>>>>
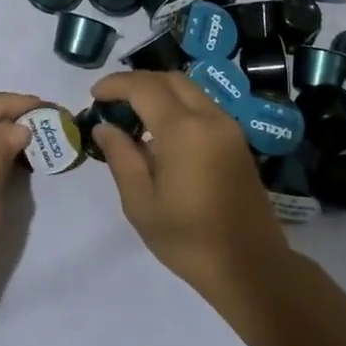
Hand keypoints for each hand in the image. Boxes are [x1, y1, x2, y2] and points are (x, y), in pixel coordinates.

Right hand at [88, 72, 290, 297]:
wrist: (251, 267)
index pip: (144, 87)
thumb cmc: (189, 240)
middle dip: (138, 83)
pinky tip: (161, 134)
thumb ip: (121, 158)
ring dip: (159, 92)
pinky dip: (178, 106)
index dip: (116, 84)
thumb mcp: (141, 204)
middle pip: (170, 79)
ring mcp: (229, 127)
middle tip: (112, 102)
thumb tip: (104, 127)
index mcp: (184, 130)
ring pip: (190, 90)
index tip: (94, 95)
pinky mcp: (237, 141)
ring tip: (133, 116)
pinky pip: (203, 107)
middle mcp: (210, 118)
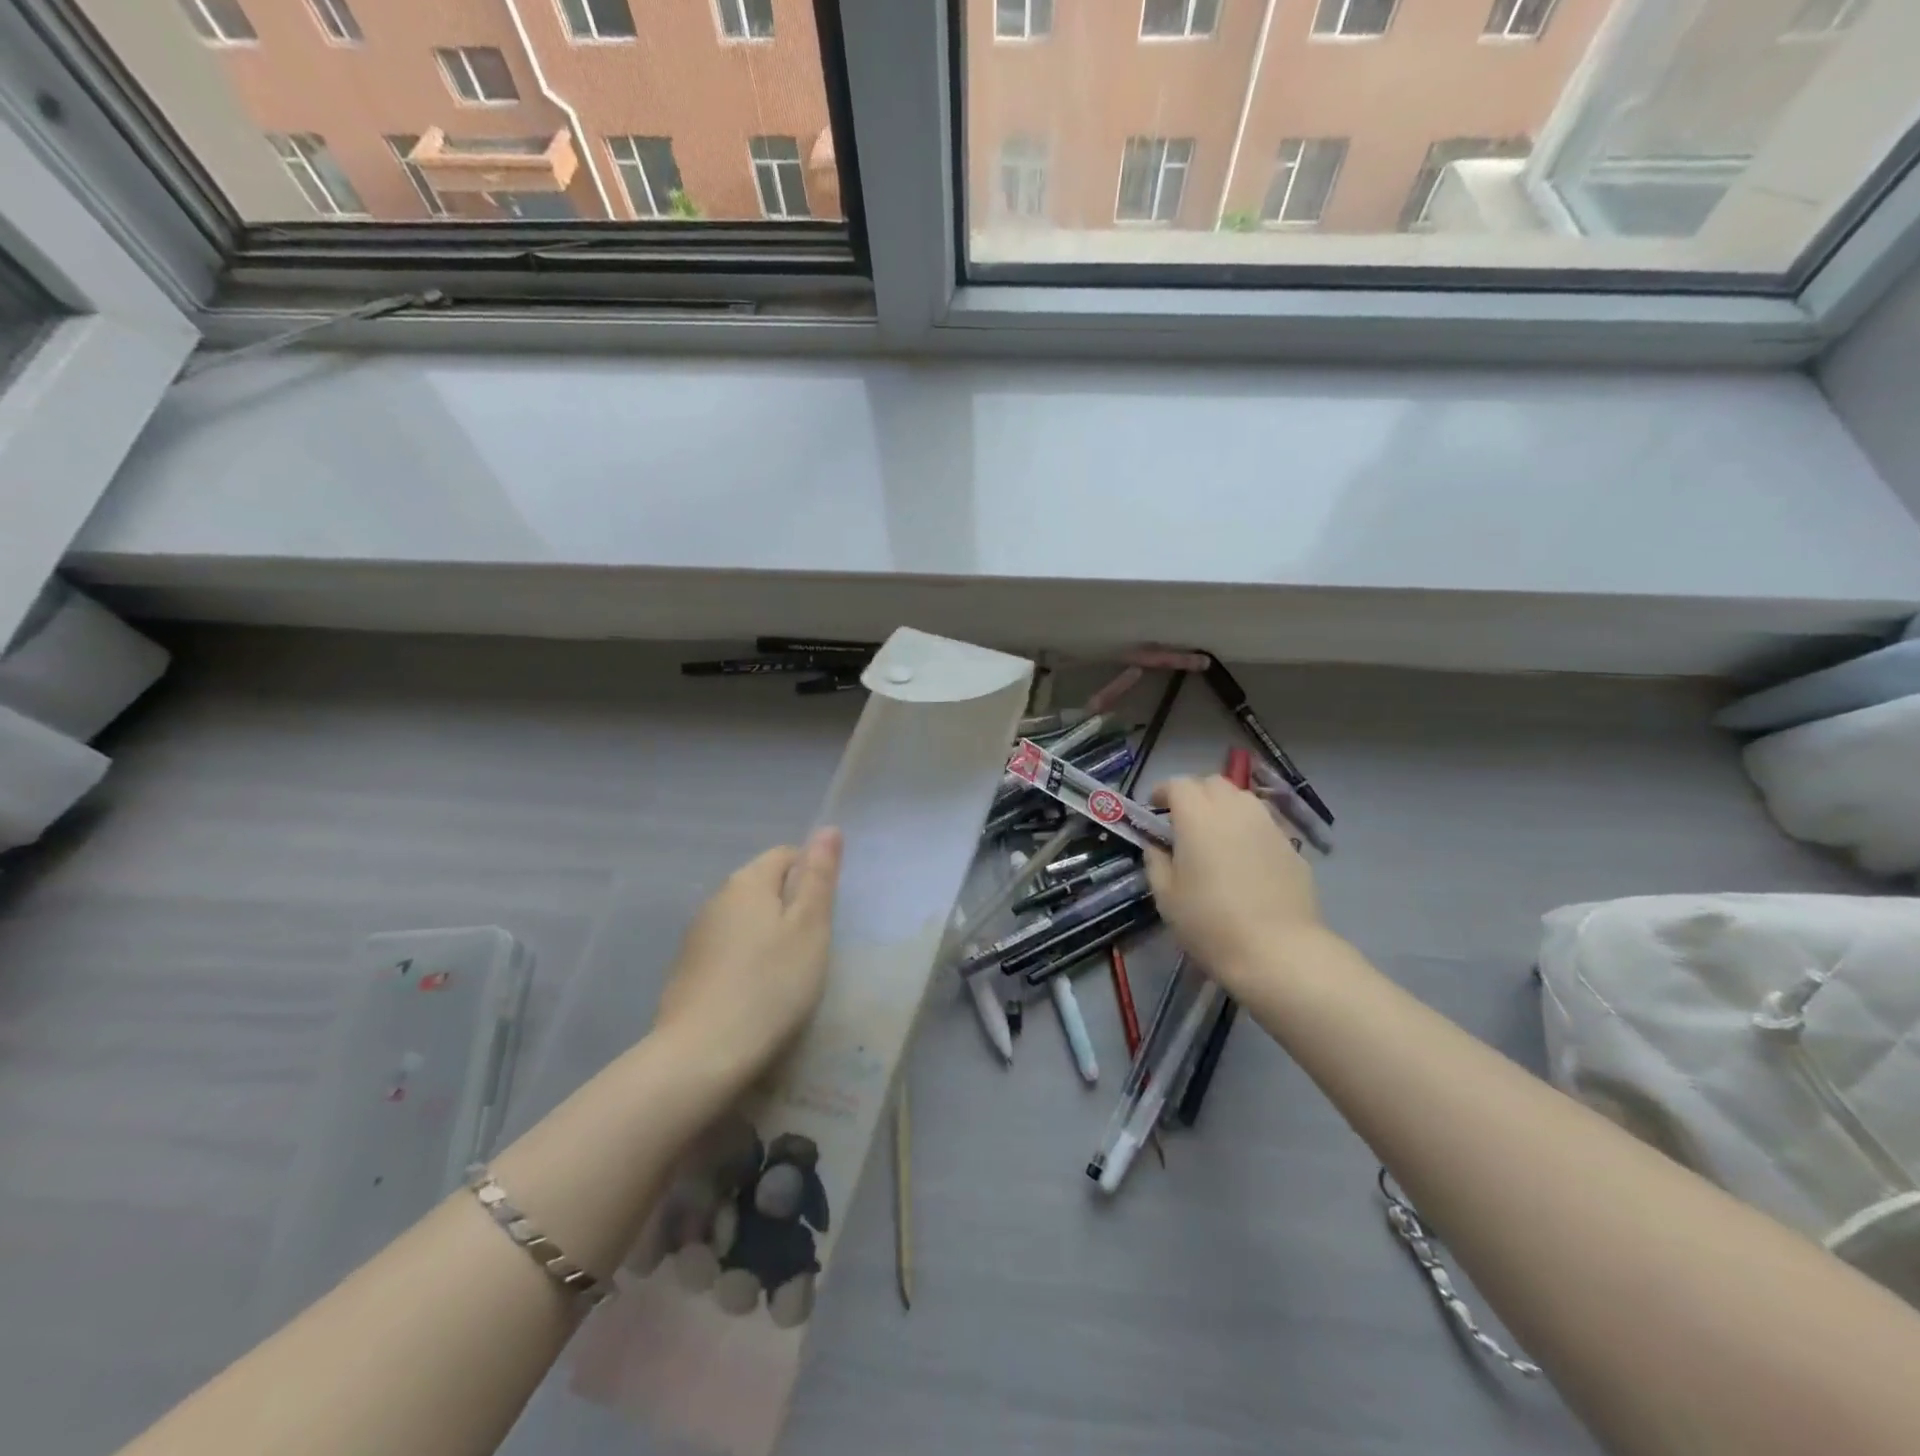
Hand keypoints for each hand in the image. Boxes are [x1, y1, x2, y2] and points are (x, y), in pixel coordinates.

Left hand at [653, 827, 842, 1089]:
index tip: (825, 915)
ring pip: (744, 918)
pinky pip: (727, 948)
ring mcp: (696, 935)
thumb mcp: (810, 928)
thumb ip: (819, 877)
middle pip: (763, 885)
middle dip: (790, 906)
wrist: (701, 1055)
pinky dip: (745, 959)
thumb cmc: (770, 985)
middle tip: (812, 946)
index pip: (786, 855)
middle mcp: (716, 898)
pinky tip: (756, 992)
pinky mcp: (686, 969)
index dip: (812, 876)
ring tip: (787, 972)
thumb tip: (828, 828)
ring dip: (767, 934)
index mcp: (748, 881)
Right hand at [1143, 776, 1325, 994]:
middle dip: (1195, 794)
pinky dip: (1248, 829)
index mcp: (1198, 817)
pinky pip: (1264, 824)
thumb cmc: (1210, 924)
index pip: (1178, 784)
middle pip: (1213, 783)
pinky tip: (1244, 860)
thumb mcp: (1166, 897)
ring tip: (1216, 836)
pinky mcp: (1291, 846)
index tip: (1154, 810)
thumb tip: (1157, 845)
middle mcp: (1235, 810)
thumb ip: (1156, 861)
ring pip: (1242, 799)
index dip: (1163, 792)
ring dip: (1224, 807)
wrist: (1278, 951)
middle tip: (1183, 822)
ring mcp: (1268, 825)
<<<<
Required work:
What should come back is an exact copy of the lines above from the line with "index mcp: (184, 130)" to the line with "middle tip: (812, 946)", both included, minus the pictures.

Your solution:
index mcp: (184, 130)
ring pip: (190, 90)
index tip: (94, 95)
pinky mcp: (237, 141)
ring tip: (133, 116)
pinky pip: (203, 107)
middle mcp: (210, 118)
Hand keypoints for each hand in the image. Boxes are [x1, y1, x2, y2] and points are (x, y), in pixel coordinates.

Left hand at [653, 827, 842, 1089]:
index tip: (825, 915)
ring pip: (744, 918)
pinky pip: (727, 948)
ring mcp: (696, 935)
thumb mcp: (810, 928)
thumb ip: (819, 877)
middle pip: (763, 885)
middle dip: (790, 906)
wrist: (701, 1055)
pinky dip: (745, 959)
thumb cmc: (770, 985)
middle tip: (812, 946)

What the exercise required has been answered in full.